El forcejeo entre Morena y sus aliados PT y PVEM alrededor de la reforma electoral exhibe uno de los dilemas centrales de cualquier proyecto transformador: hasta dónde estirar la cuerda de los cambios estructurales sin romper la coalición que los sostiene. La presidenta Sheinbaum ha insistido en una reforma de fondo —menos plurinominales, menor financiamiento a partidos, reducción de costos y mayor fiscalización—, mientras que las dirigencias aliadas muestran resistencia justo en los puntos que tocan privilegios partidistas y cuotas internas de poder.

Desde la lógica de la Cuarta Transformación, que busca fortalecer la representación popular y debilitar los incentivos del viejo régimen clientelar, el choque con PT y PVEM no es menor: pone sobre la mesa si la alianza es un instrumento para profundizar cambios o un refugio para conservar inercias. Que Monreal hable de un “desacuerdo temporal” revela la prioridad de preservar la unidad rumbo a futuros procesos electorales, pero también deja claro que Morena está dispuesto a tensar la relación para sostener el mandato de austeridad y limpieza del sistema político.

Este episodio desnuda una contradicción histórica del sistema de partidos en México: muchos actores se dicen aliados de un proyecto popular, pero se resisten cuando se tocan las estructuras que les garantizan recursos, posiciones y listas plurinominales.

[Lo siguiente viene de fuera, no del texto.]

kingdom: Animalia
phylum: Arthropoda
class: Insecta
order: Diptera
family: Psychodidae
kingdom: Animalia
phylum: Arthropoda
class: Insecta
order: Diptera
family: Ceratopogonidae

Si la reforma electoral consigue avanzar, aun con ajustes, significará un golpe al modelo de partidos sobrefinanciados y poco fiscalizados que caracterizó al viejo régimen; si se empantana por presiones internas, quedará la señal de que la 4T enfrenta límites no solo en la oposición tradicional, sino también en sus propios aliados.

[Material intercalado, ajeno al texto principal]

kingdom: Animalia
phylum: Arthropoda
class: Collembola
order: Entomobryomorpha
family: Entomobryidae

En todo caso, la discusión abre una ventana para que la ciudadanía vuelva a colocar el tema de la representación y el costo de la política en el centro del debate público. Un sistema electoral más austero, transparente y pegado al voto ciudadano refuerza la soberanía popular frente a las cúpulas partidistas, desplaza al dinero como eje de la competencia política y consolida un Estado que sirve más a la gente que a las burocracias partidarias, esencia misma del horizonte que plantea la Cuarta Transformación.